### TASK
Among the lines below, return each one that contains the word "elbow".

### RAW DATA
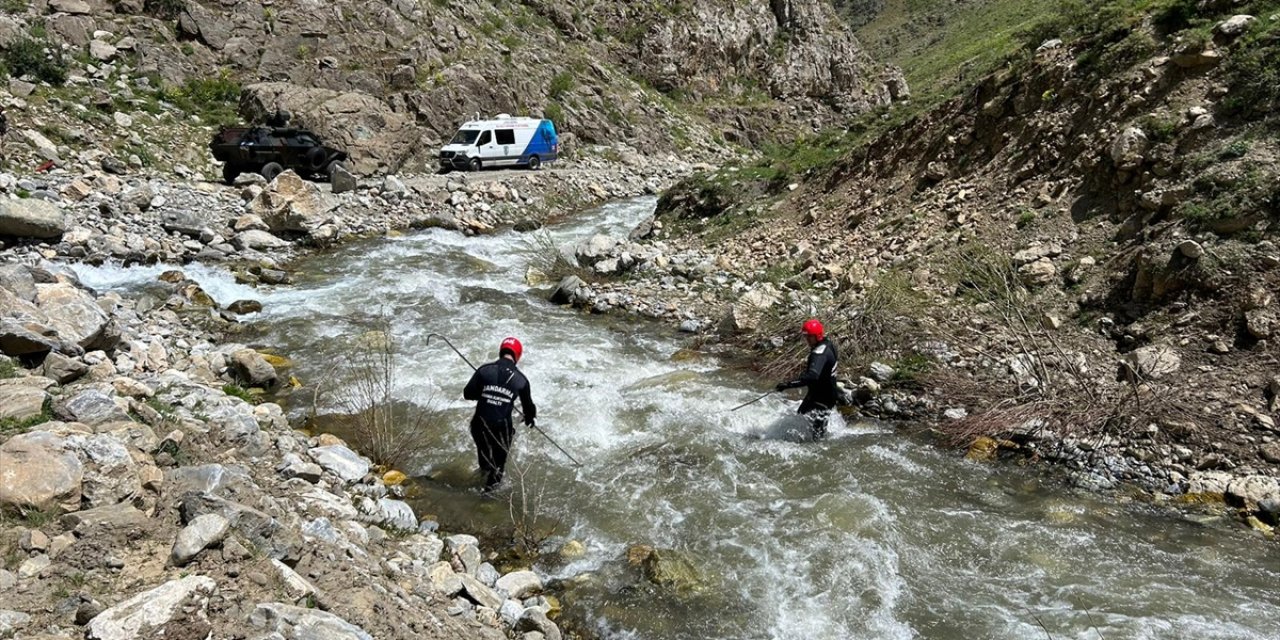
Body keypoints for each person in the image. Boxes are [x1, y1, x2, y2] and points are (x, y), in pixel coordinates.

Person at [463, 337, 537, 490]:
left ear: (500, 351)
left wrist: (486, 393)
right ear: (518, 356)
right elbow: (529, 410)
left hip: (479, 425)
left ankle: (482, 474)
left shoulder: (484, 370)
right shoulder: (521, 380)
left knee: (484, 458)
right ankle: (487, 500)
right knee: (497, 467)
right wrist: (529, 419)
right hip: (501, 429)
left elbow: (467, 393)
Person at [775, 319, 840, 439]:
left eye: (809, 337)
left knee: (816, 434)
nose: (807, 340)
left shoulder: (819, 353)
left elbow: (812, 376)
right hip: (822, 394)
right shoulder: (828, 344)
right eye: (806, 336)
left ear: (817, 336)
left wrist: (788, 384)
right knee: (801, 418)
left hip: (822, 397)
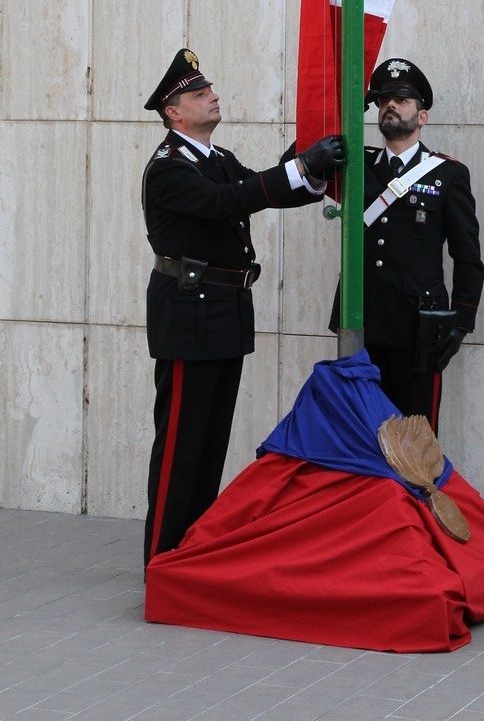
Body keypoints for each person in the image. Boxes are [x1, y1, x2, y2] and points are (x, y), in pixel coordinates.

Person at [141, 48, 345, 567]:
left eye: (209, 89)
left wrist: (313, 163)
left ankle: (190, 549)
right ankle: (161, 555)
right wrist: (299, 166)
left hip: (225, 310)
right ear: (173, 112)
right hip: (188, 313)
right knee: (181, 444)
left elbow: (265, 189)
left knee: (211, 442)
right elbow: (227, 202)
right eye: (197, 93)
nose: (211, 96)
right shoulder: (168, 168)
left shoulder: (217, 159)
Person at [331, 58, 484, 432]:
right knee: (361, 437)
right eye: (383, 99)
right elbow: (298, 165)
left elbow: (467, 255)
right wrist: (334, 126)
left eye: (402, 98)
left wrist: (461, 321)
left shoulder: (447, 175)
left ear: (422, 116)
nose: (390, 105)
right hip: (363, 322)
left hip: (418, 332)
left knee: (416, 442)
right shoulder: (355, 165)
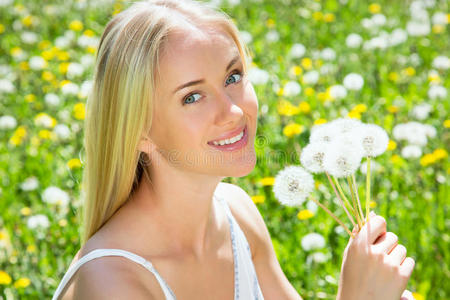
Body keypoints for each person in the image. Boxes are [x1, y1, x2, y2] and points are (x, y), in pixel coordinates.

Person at [52, 0, 415, 299]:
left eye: (233, 77)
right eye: (192, 97)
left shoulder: (237, 214)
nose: (235, 111)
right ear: (137, 131)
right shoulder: (111, 282)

### SOLUTION TO THIS TASK
right elbow: (529, 410)
left elbow: (467, 393)
left elbow: (812, 376)
left elbow: (265, 189)
right elbow: (227, 202)
right elbow: (298, 165)
left elbow: (467, 255)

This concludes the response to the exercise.